There's a certain kind of thinking that can only be done in coffeeshops in the morning. Or maybe there's a kind of thinking that's just hard to do in the office, where the environment envelops me in a sense of duty. This morning, I picked up coffee to-go and came into the office early, falling back to what I've been doing my whole short career. There's still no one here, but the first hour and half became responding to emails and ticking off boxes, the type of things I can do in the minutes before bed. This small experience shows to me the impact of environment—even four walls with connotations, no people around, can do this. I've now put on Dave Brubeck and Coffitivity, which helps.
This reminds me of a related topic, that over the years I've come to believe a similar thing about jobs as relationships. W.r.t relationships, I have lost most of the inhibition to make the first move, because rejection does not hurt much anymore. (It will always hurt some.) This is ironically an outcome of being in several relationships (and other not-quite-relationships) that didn't work out, which made me realize that modern-day compatibility is incredibly hard and rare to find, and failure is not explicitly the fault of either of the two parties. Modern-day compatibility is strongly based on individual tastes. If someone rejects me, it's not my fault for not being attractive enough or their fault for not finding me attractive.
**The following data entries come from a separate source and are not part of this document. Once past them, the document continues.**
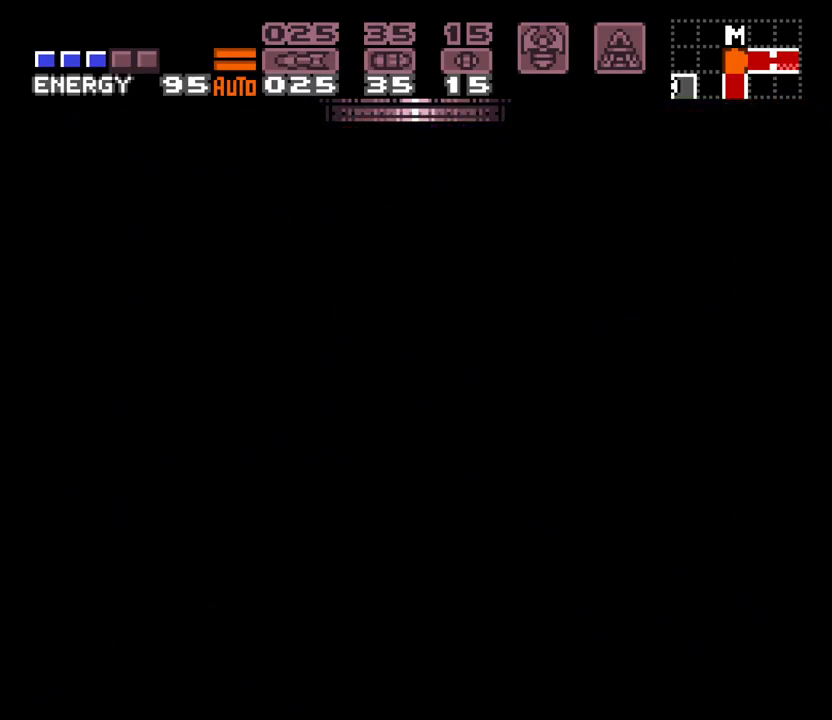
{"dt_ms": 500, "buttons": ["DPAD_LEFT"], "events": [[317, "DPAD_RIGHT", "down"], [367, "A", "up"], [367, "DPAD_DOWN", "down"], [400, "DPAD_RIGHT", "up"], [417, "DPAD_LEFT", "down"], [467, "DPAD_DOWN", "up"]]}
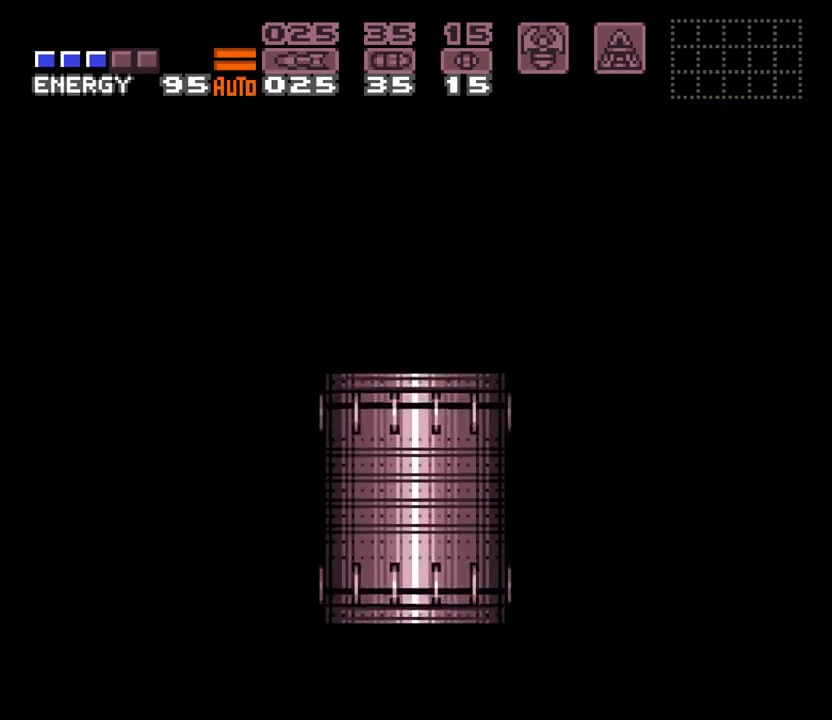
{"dt_ms": 500, "buttons": [], "events": [[317, "DPAD_LEFT", "up"]]}
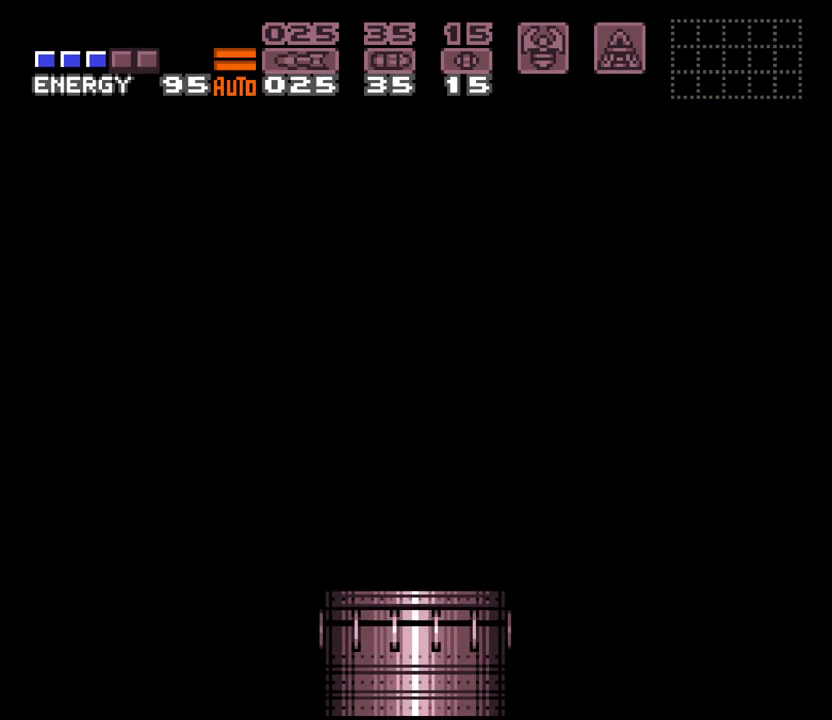
{"dt_ms": 1000, "buttons": ["A", "DPAD_UP"], "events": [[117, "R1", "down"], [317, "R1", "up"], [417, "L1", "down"], [550, "L1", "up"], [617, "A", "down"], [783, "DPAD_UP", "down"]]}
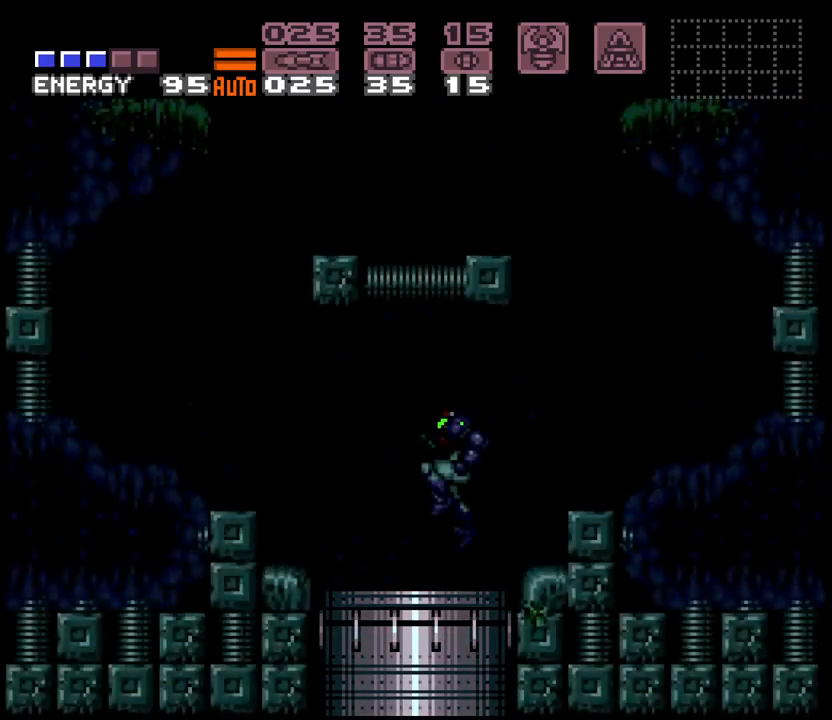
{"dt_ms": 500, "buttons": ["A", "DPAD_RIGHT"], "events": [[183, "DPAD_UP", "up"], [250, "DPAD_RIGHT", "down"]]}
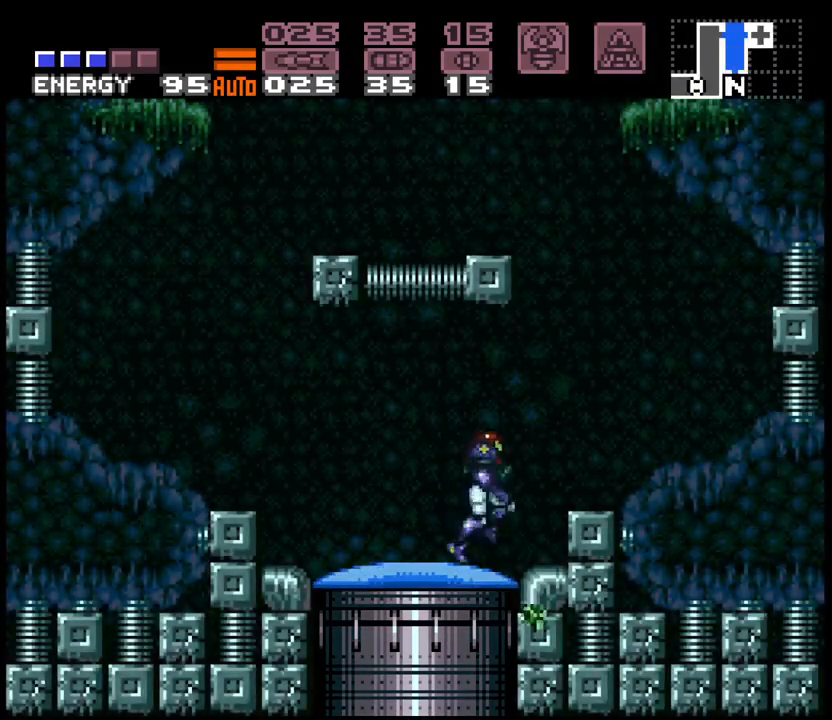
{"dt_ms": 500, "buttons": ["A", "L1", "DPAD_LEFT"], "events": [[50, "B", "down"], [100, "DPAD_RIGHT", "up"], [150, "DPAD_LEFT", "down"], [367, "B", "up"], [433, "L1", "down"]]}
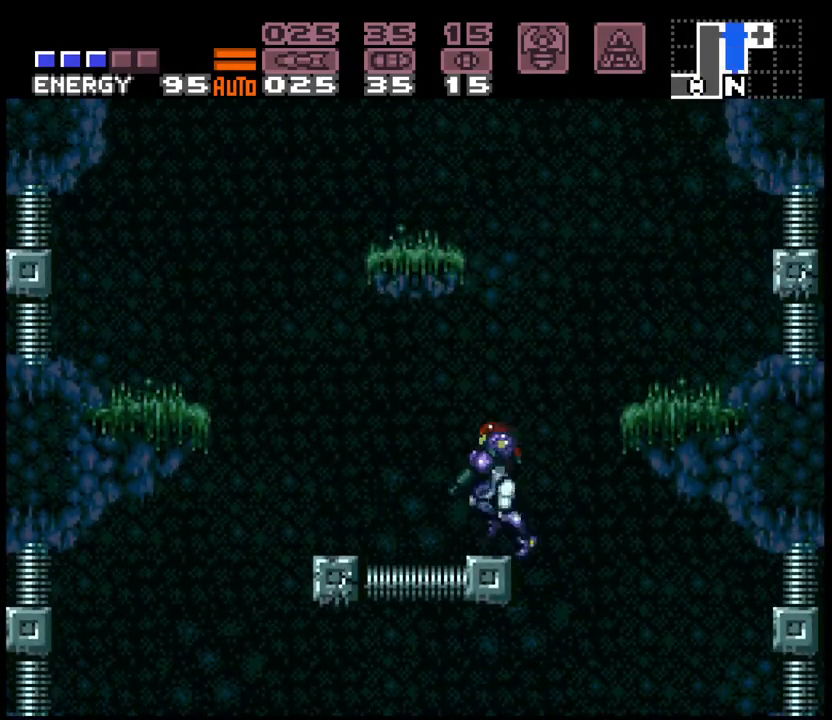
{"dt_ms": 500, "buttons": ["A", "B", "DPAD_RIGHT"], "events": [[33, "L1", "up"], [250, "B", "down"], [283, "DPAD_LEFT", "up"], [317, "DPAD_RIGHT", "down"]]}
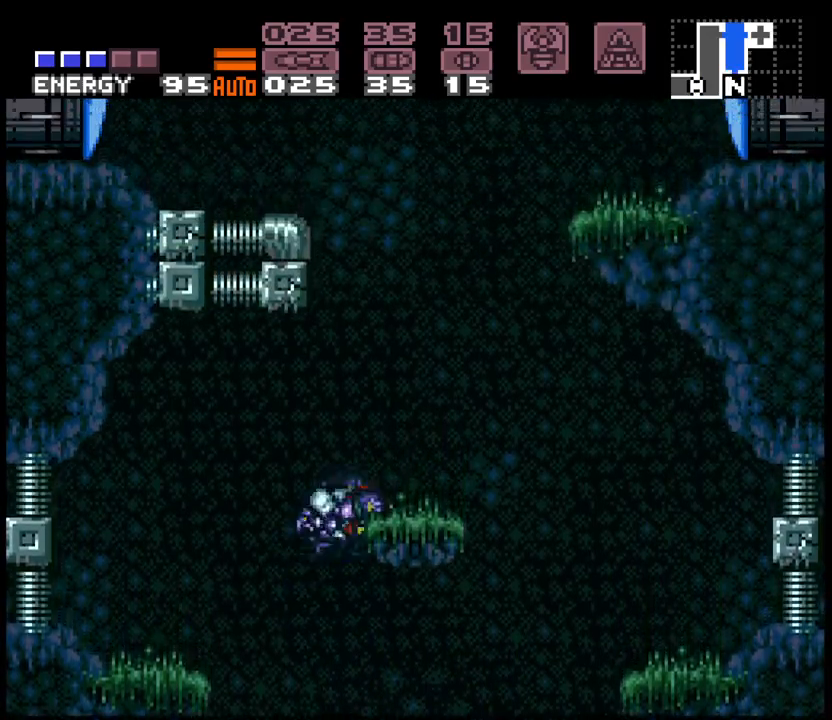
{"dt_ms": 500, "buttons": ["B", "DPAD_RIGHT"], "events": [[83, "DPAD_RIGHT", "up"], [133, "DPAD_LEFT", "down"], [350, "DPAD_LEFT", "up"], [400, "A", "up"], [400, "B", "up"], [400, "DPAD_RIGHT", "down"], [467, "B", "down"]]}
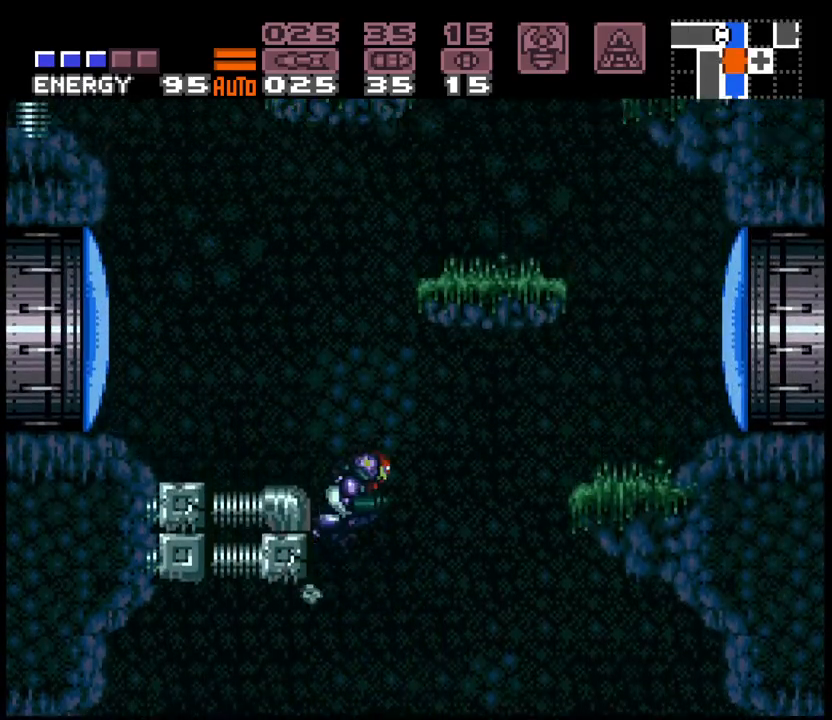
{"dt_ms": 500, "buttons": ["L1", "DPAD_RIGHT"], "events": [[433, "B", "up"], [467, "L1", "down"]]}
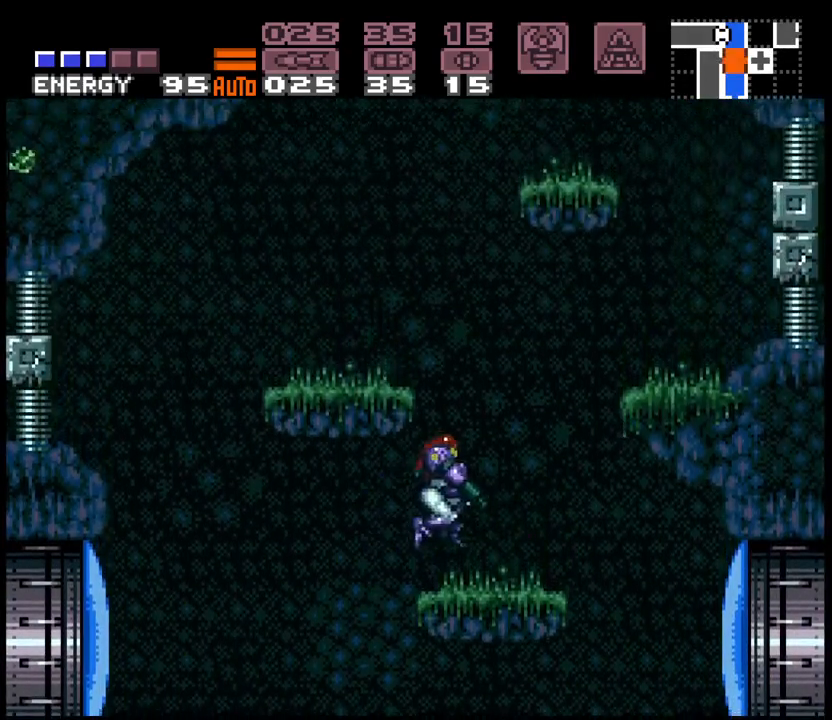
{"dt_ms": 500, "buttons": ["A", "DPAD_DOWN"], "events": [[17, "A", "down"], [33, "X", "down"], [150, "L1", "up"], [167, "X", "up"], [483, "DPAD_DOWN", "down"], [500, "DPAD_RIGHT", "up"]]}
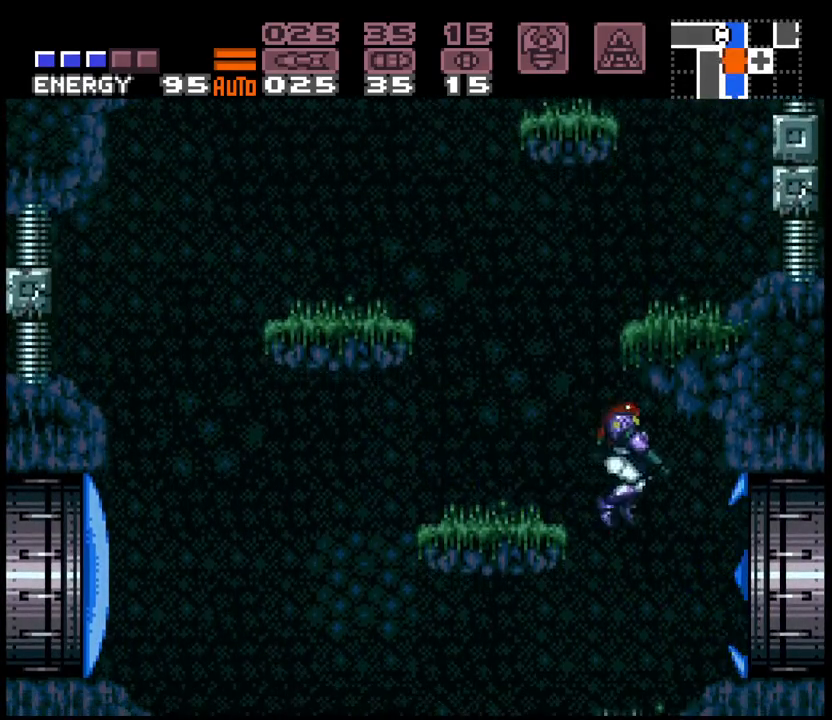
{"dt_ms": 500, "buttons": ["A", "DPAD_DOWN"], "events": []}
As much as we like to think we are in control of ourselves, we can't force what we respond to, or on the flip side, dramatically change our personalities. It's in fact easier to change our looks.
Jobs are fit to a personality as well, which is often talked about in terms of entire professions, or big companies versus small companies. What I've seen is that even subtle differences among very similar situations make a big difference in how effective the same person is. I can say that for myself. I felt that at Facebook v. Pinterest, which are on the surface two large social networking companies, but the difference was more pronounced in tiny companies. After leaving 13-person Chorus, I felt I couldn't make a decision on another startup without working at them first, so I did brief contracting with four companies (sizes: 5, 13, 10-20, 4) before joining Instabase (4). It was surprising to me how at certain places, I felt—and I think, was—much more effective than at others. Same person, different types of work, different coworkers and company structures, different styles of communication.
I keep this in mind when recruiting. It makes me more empathetic when things don't work out, and makes me realize the resume and even pure technical interview is only a slice of what makes someone successful at a particular place. More broadly, I hope this mindset will become more common, so people do not view either being rejected in a relationship or being rejected by a company as categorical value judgements or measures of their self-worth. As with finding a fulfilling relationship, finding a fulfilling job is hard, and you should expect to fail a few times and get better at it over time.